Karma, however is a clever cow. Dr. Jakobus I. F. Glitter Hoenderskoen and I were taking a walk out to a thatched seating area a way away from the actual rehab to have a session there and a giant Hadeda dropped a giant poop on his jacket. I of course thought that was very funny. So did he…or that could have been awkward.
Dr. Jakobus I. F. Glitter Hoenderskoen has a gift. I have previously tried to explain it to people this way. Some people can play the piano, and some cant. They both went to the same school, and had the same teacher – but some simply do it by ear and by passion and some do it by learned but not natural knowledge. My friend, Dr. Jakobus I. F. Glitter Hoenderskoen has a gift. He could be an asshole. He knew it. I knew it. But I find it endearing rather than obnoxious. It was always pleasant to see the effect he had on other staff.

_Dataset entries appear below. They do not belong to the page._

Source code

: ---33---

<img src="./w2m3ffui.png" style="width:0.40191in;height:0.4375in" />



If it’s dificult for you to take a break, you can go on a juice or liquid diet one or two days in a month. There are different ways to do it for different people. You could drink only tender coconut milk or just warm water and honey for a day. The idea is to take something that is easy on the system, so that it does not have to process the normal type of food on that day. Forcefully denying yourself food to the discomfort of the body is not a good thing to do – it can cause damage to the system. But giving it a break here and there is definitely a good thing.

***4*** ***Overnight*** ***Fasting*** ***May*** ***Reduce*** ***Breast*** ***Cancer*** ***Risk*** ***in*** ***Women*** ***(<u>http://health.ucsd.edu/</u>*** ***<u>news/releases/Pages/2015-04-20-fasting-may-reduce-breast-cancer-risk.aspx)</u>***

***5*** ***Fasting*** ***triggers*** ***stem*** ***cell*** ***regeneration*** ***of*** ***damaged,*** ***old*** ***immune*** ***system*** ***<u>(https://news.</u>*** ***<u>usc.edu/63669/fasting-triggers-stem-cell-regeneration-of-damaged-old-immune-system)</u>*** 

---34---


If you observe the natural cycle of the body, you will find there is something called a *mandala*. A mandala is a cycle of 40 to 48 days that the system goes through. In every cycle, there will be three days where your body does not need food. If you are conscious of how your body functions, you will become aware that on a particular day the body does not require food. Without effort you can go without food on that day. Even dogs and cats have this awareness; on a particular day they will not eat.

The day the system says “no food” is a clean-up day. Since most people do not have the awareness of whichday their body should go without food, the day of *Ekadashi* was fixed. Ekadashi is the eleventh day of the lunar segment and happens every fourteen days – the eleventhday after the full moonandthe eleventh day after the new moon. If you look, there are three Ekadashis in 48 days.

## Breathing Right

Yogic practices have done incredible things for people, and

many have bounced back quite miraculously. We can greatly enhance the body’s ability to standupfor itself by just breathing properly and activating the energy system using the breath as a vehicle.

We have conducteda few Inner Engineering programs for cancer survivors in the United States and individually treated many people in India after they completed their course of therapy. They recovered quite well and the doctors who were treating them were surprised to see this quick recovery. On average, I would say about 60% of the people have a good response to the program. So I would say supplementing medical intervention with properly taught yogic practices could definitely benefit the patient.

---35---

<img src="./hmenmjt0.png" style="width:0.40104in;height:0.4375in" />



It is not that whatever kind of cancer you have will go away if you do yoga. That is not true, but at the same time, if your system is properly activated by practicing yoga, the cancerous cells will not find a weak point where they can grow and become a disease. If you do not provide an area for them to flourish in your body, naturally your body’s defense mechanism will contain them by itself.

It was also fun to work out when he was feeling uncomfortable with how well I read him. When we ended our last session on my last trip to rehab, he got up and walked away without saying good bye or giving away any emotion. I was so mad at him. But was not in a position to bleat out any expletives or share my sadness. We weren’t even officially friends.
But we have since met for coffee, and I have followed him around a mall while he pushed a trolley like a lunatic through crowds of people. I took it away from him eventually and he called me a control freak. I just call it ‘a better driver’.
So Dr. Jakobus I. F. Glitter Hoenderskoen, this is for you. You rock. Or better. You are a rock. Hahahaha. (You have to be South African to get that). But you have a gift, and being an asshole sometimes is what gets the job done. It worked with me and I have seen it work with other people. Because the rest of the good that you do and the seeds you plant and the impact you have will always go unmeasured – but it will never go unnoticed. I walked in a suicidal and lost emotionally retarded brat. Look at me now. NO more drugs. NO more booze. No more suicide attempts. Still working on the emotional retard part… but I have stayed out of jail. I also know NOT to come to you if I ever do commit a crime because you WILL report me. I also now know NOT to tell you when I want to kill someone because you will always assume I am serious and I will be arrested before I even leave my front door.
Your moral compass doesn’t always suit me but you ‘set my brain on fire’ in a way that inspired forward movement. I trust you and I love you and I am grateful to have crossed your path. Or that my path hit a pavement and I had no choice but to meet you and your obnoxiously endearing fearless way of challenging other human beings into being better people.
I got distracted by dr hoenderskoen LOL love the name.